Collection entries
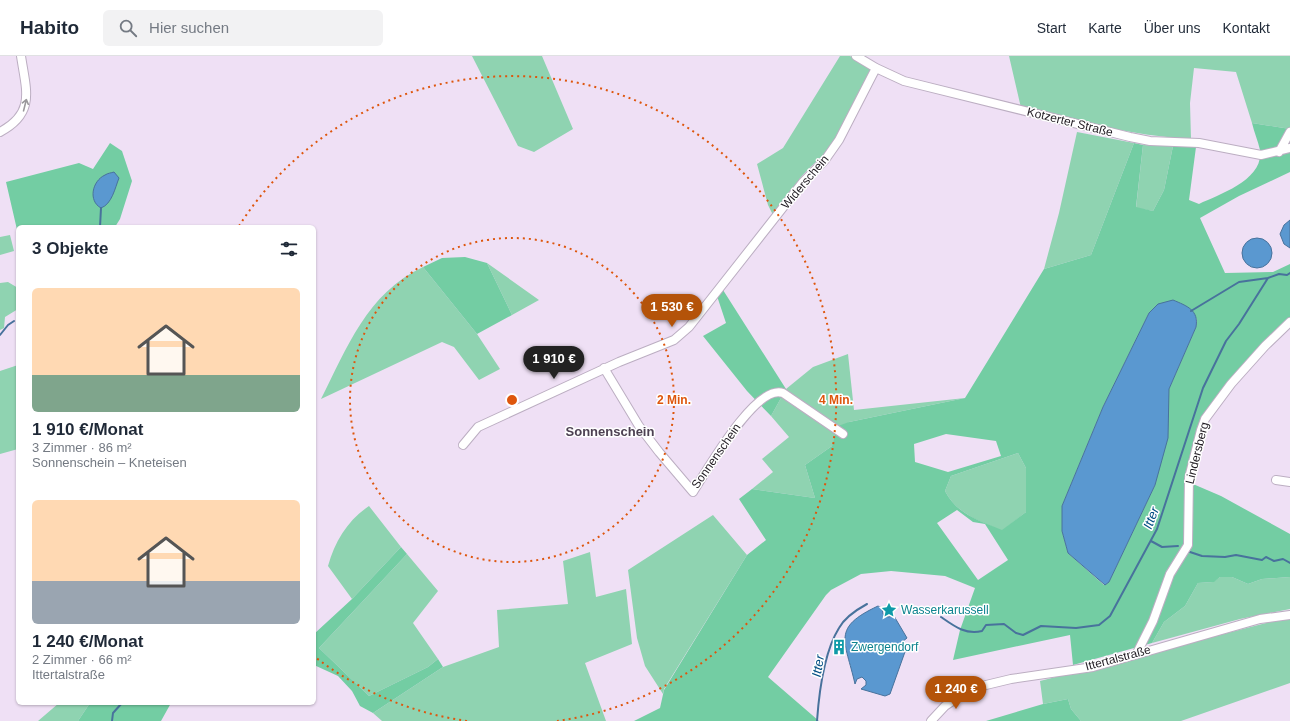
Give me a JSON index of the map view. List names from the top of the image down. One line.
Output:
{"streets":{"street":["Kotzerter Straße","Widerschein","Lindersberg","Sonnenschein","Ittertalstraße"]},"crossings":[["Kotzerter Straße","Widerschein"],["Widerschein","Sonnenschein"],["Lindersberg","Ittertalstraße"]],"districts":["Sonnenschein"],"water":["Itter"],"places":{"place":["Wasserkarussell"],"building":["Zwergendorf"]},"page":{"header":"Habito","search":"Hier suchen","nav":["Start","Karte","Über uns","Kontakt"],"heading":"3 Objekte","list":[{"name":"1 910 €/Monat","note":"3 Zimmer · 86 m² · Sonnenschein – Kneteisen"},{"name":"1 240 €/Monat","note":"2 Zimmer · 66 m² · Ittertalstraße"}],"price":["1 530 €","1 910 €","1 240 €"]},"rings":["2 Min.","4 Min."]}
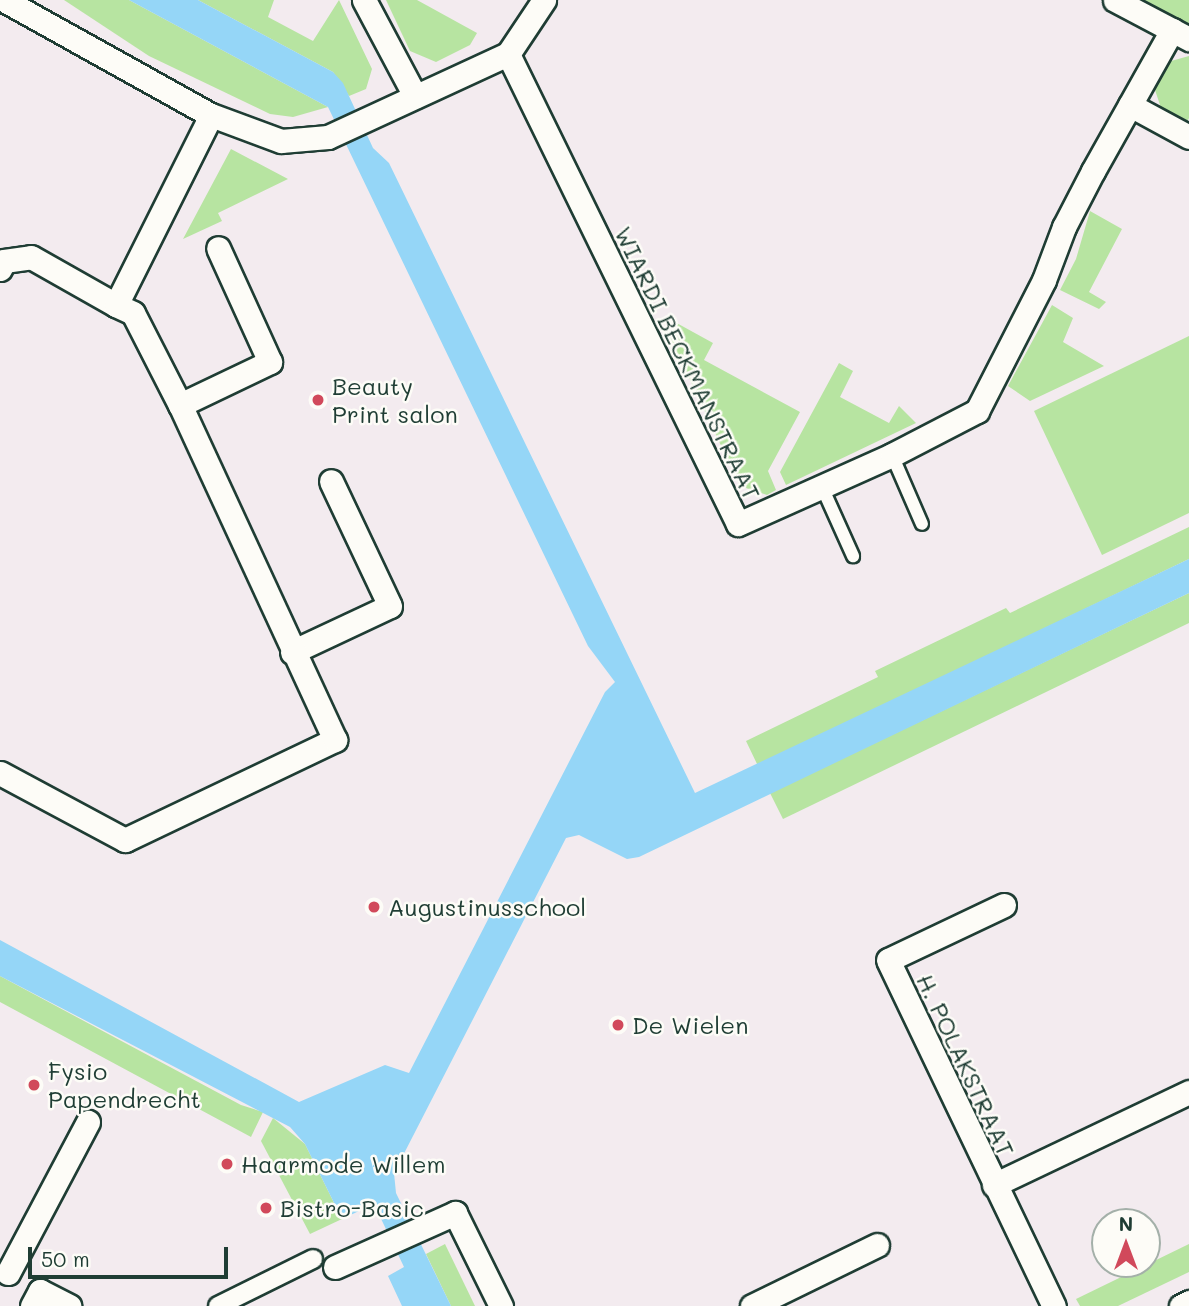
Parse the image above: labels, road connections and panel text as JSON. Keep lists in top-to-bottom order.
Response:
{
  "streets": {
    "street": ["WIARDI BECKMANSTRAAT", "H. POLAKSTRAAT"]
  },
  "places": [
    "Beauty Print salon",
    "Augustinusschool",
    "De Wielen",
    "Fysio Papendrecht",
    "Haarmode Willem",
    "Bistro-Basic"
  ],
  "scale_bar": "50 m",
  "north": "top"
}
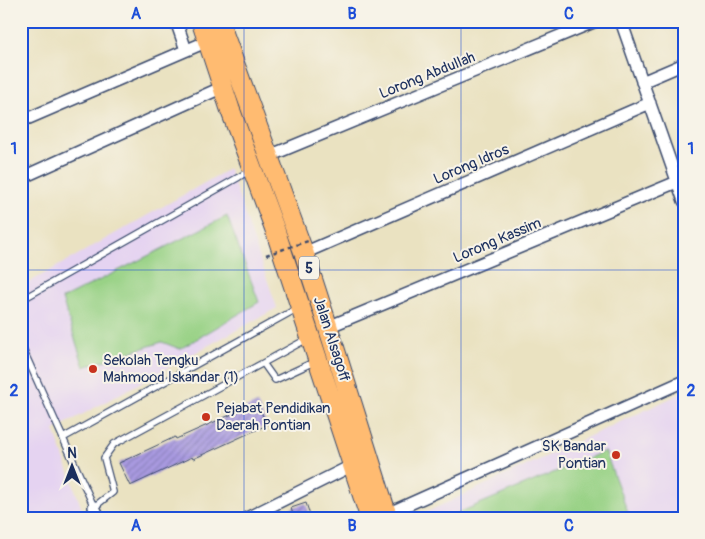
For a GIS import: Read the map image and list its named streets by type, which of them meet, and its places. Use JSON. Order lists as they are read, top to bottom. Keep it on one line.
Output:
{"streets":{"highway":["5","Jalan Alsagoff"],"street":["Lorong Abdullah","Lorong Idros","Lorong Kassim"]},"crossings":[["Lorong Abdullah","Jalan Alsagoff"],["Lorong Idros","Jalan Alsagoff"],["Lorong Kassim","Jalan Alsagoff"]],"places":["Sekolah Tengku Mahmood Iskandar (1)","Pejabat Pendidikan Daerah Pontian","SK Bandar Pontian"],"north":"top","grid":{"columns":["A","B","C"],"rows":["1","2"]}}
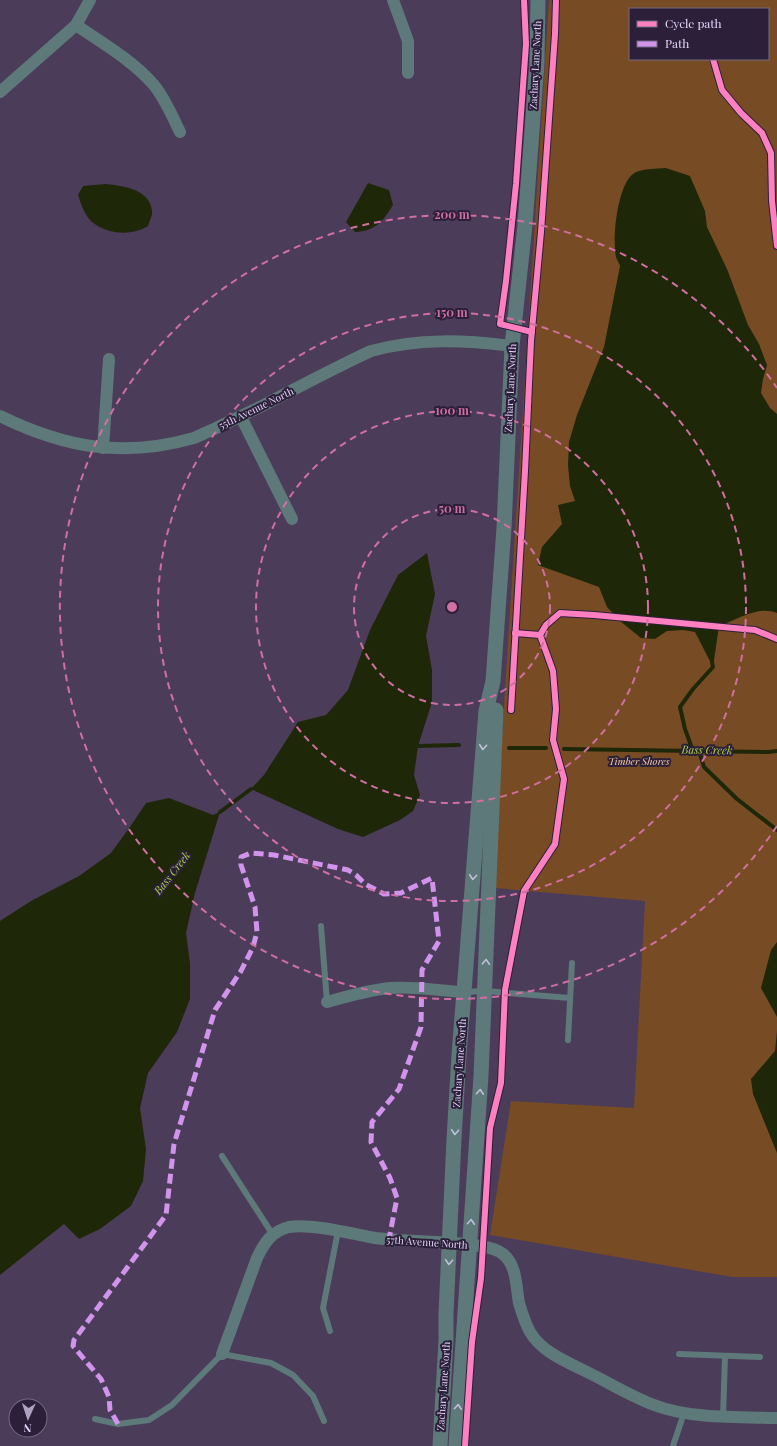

Your task
Every line from the data above that contains "lists" must appear in the answer.

Task result
Parse the image above: labels, road connections and panel text as JSON. Keep lists in top-to-bottom order.
For a GIS import: Read the map image and list its named streets by type, which of them meet, and its places. Use JSON. Order lists as they are read, top to bottom. Keep it on one line.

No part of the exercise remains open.